Assume first that this game is being played exactly once among total
strangers.  Then you are correct in thinking that the first player has no
more information than the coins in his/her hand.  The guess 3 actually gives
the first player no better chance of guessing right than any other number
in the appropriate row above, but it does deny the second player any new
information.  Since 3 = 3n/2, it also obscures whether the first player is 
using a strategy more complex than 3n/2.

Now consider the second player, who knows that the first player has guessed
3.  The second player has already picked the number of coins to hold, but 
under the assumption above, the second player might reasonably expect a guess
of 3, and hold stones accordingly.  By a reasoning similar to .2, I believe 
that second player should hold 0 or 3 stones randomly.  Let's assume the 
portable random number generator said to hold 0.  

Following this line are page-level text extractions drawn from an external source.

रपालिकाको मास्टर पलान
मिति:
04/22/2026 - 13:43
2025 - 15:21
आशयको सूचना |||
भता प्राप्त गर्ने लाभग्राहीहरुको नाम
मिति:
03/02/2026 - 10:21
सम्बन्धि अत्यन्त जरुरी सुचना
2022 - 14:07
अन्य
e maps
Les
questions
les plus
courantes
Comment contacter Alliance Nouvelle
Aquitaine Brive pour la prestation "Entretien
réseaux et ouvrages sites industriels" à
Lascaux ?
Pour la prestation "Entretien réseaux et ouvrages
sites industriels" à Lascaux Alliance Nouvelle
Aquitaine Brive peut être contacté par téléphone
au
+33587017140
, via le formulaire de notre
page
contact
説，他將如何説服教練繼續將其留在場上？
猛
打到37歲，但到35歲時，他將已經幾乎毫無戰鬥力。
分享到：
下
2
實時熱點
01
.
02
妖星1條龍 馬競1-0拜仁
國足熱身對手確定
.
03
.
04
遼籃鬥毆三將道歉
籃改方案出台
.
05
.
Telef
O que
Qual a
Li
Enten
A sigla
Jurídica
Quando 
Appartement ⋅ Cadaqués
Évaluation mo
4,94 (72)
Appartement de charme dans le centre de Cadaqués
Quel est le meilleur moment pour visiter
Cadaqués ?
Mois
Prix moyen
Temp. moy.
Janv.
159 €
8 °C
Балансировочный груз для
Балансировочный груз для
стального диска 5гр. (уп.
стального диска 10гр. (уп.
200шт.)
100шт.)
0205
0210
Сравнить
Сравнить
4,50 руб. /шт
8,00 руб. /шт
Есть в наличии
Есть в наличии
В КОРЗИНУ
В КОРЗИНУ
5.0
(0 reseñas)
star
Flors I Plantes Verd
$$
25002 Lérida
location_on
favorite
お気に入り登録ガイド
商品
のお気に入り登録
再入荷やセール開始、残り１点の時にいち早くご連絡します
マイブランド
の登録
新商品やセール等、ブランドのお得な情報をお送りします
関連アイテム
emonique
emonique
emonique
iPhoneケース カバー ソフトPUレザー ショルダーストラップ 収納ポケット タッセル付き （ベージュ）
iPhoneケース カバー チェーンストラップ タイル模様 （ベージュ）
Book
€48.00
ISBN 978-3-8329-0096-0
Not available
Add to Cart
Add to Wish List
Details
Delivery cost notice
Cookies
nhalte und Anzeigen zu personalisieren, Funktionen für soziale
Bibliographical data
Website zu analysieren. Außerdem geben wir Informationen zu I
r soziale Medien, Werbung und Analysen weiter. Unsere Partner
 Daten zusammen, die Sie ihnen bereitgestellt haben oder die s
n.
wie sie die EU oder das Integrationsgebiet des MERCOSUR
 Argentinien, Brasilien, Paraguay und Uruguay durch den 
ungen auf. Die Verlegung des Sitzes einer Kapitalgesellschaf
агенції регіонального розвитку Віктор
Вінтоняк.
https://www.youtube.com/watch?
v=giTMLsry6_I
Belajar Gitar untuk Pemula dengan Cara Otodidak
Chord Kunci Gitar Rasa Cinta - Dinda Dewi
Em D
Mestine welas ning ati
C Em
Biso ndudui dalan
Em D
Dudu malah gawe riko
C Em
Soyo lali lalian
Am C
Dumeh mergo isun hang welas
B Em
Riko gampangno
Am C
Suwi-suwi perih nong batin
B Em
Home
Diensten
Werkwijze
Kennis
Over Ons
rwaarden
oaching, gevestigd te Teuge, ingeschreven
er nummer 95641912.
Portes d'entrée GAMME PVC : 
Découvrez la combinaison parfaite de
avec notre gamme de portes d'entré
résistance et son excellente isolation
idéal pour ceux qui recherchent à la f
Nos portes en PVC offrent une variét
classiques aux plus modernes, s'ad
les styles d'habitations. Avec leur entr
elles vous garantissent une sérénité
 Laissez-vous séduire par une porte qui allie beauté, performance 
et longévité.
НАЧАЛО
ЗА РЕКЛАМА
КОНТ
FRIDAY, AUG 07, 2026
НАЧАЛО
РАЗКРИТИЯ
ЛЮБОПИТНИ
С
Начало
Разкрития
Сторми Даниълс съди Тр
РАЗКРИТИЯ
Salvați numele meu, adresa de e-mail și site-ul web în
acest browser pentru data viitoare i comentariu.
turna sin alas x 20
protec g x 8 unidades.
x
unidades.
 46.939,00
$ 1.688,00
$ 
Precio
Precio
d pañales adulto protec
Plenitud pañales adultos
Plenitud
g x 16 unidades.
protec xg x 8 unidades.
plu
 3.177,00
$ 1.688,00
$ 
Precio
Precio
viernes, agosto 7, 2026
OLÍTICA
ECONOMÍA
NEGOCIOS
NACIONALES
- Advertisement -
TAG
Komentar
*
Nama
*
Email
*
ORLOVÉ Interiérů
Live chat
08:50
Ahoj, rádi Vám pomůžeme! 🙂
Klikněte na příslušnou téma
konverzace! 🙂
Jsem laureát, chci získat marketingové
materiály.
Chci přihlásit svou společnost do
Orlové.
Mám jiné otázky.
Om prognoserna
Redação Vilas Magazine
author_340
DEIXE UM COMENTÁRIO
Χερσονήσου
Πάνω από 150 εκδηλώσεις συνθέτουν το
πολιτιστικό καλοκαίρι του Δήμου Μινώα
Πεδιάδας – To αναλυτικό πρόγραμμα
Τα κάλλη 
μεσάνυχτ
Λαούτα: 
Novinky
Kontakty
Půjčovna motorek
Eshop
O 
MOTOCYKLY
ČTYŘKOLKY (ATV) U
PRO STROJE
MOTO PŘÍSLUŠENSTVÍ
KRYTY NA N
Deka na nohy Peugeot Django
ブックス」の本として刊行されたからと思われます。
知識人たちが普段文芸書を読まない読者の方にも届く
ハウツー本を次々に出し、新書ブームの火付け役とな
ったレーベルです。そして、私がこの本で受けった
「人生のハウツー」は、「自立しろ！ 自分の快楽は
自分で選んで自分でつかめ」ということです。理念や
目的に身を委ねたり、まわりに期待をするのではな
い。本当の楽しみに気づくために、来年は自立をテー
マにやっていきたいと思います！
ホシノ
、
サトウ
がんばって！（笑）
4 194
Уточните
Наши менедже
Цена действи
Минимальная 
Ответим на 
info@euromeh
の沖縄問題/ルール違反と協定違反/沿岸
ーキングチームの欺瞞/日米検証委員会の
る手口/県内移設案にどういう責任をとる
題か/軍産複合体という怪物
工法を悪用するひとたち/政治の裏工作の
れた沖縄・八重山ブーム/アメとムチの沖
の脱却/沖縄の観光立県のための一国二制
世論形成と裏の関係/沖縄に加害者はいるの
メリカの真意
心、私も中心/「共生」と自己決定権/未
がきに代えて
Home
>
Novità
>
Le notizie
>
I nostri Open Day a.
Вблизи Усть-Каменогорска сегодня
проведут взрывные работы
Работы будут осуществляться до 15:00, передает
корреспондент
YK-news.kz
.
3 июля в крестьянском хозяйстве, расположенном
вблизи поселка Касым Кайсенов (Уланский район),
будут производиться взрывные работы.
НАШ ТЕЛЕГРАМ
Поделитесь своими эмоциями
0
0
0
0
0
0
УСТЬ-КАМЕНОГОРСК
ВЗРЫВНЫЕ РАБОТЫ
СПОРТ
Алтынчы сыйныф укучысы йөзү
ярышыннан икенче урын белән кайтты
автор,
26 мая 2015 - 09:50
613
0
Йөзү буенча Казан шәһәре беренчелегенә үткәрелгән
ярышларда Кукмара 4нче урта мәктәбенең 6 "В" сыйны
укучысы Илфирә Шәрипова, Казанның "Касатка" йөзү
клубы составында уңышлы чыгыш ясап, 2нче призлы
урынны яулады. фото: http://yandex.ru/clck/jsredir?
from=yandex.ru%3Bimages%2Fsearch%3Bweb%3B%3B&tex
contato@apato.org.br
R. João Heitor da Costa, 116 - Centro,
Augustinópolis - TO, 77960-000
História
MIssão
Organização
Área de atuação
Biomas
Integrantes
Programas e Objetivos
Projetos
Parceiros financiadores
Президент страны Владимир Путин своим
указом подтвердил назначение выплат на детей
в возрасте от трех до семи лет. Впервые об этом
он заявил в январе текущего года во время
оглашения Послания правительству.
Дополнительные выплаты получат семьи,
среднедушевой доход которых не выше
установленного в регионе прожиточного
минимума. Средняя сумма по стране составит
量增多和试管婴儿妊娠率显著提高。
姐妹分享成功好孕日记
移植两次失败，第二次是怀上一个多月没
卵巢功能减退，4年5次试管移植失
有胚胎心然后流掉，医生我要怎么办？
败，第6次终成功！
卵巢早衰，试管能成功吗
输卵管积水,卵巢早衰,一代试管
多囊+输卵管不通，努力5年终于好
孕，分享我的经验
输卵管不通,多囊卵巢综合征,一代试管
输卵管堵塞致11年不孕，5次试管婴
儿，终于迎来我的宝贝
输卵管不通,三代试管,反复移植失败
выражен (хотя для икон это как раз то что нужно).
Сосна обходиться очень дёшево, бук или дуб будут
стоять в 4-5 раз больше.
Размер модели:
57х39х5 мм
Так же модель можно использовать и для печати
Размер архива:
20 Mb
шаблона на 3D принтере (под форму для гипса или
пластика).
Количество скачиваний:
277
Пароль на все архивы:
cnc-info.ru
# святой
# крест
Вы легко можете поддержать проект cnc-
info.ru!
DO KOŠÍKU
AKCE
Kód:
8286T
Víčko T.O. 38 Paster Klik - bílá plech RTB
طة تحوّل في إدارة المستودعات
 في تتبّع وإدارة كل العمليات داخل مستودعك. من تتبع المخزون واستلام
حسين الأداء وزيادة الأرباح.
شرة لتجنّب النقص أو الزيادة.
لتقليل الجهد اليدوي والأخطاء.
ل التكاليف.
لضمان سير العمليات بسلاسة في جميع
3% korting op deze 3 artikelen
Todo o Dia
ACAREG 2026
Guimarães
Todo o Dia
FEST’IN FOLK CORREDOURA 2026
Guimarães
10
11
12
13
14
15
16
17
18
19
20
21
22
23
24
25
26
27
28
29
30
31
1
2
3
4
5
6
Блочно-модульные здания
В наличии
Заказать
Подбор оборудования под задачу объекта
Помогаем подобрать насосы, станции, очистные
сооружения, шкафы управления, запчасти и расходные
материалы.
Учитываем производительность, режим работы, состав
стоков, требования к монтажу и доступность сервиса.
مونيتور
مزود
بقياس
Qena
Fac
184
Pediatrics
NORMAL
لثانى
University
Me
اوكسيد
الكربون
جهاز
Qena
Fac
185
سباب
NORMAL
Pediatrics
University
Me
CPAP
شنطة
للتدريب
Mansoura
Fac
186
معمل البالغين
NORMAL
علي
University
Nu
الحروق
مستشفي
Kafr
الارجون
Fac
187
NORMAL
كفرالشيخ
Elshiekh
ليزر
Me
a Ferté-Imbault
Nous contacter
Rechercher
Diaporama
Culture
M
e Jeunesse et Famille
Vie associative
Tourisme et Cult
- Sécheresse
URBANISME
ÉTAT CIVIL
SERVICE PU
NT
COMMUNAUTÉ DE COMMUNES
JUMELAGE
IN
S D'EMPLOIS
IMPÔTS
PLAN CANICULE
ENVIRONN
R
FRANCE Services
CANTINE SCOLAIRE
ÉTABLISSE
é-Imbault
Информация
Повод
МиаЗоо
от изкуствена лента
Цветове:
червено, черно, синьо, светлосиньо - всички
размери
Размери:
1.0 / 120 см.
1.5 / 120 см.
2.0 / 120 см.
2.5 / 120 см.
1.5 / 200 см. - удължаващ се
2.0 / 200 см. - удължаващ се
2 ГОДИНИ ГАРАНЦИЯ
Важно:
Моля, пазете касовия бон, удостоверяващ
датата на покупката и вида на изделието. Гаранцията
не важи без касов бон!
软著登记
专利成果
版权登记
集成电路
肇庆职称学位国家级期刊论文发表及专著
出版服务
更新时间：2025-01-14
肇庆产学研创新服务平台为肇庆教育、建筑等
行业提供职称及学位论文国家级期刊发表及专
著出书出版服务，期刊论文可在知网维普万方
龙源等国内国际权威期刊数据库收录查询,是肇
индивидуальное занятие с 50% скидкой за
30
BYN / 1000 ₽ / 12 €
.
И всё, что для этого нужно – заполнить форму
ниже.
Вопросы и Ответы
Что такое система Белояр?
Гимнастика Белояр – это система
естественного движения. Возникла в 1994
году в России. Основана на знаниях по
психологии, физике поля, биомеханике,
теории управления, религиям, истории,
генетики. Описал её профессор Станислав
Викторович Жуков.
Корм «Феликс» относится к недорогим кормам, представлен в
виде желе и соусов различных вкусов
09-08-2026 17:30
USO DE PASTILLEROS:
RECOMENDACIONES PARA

Assume further that second player is either a Bayesian (or a frequentist who
knows how to use Bayesian reasoning) and reasons as follows:

	My opponent must be holding {0,1,2,3} coins.  I have no information
	which would affect the relative probabilities of these outcomes, so
	I must assign them the same probability.  So the expected number of
	coins s/he holds is 1.5, so I can guess 1 or 2 with equal confidence.
	I consult my random number generator again and come up with 2 as
	my guess.

If first player held 3 coins, s/he wins, if 2, second player wins, if 0 or 1 
then they play again.

Presumably second player now goes first.  But now the situation is different.
Both players have heard their opponents guesses and seen their holdings.  So 
their optimal strategies will depend on what they have seen.  If neither
wins this round, they will play again, with even more information.

This is getting too complex for me, and I haven't even had any beer.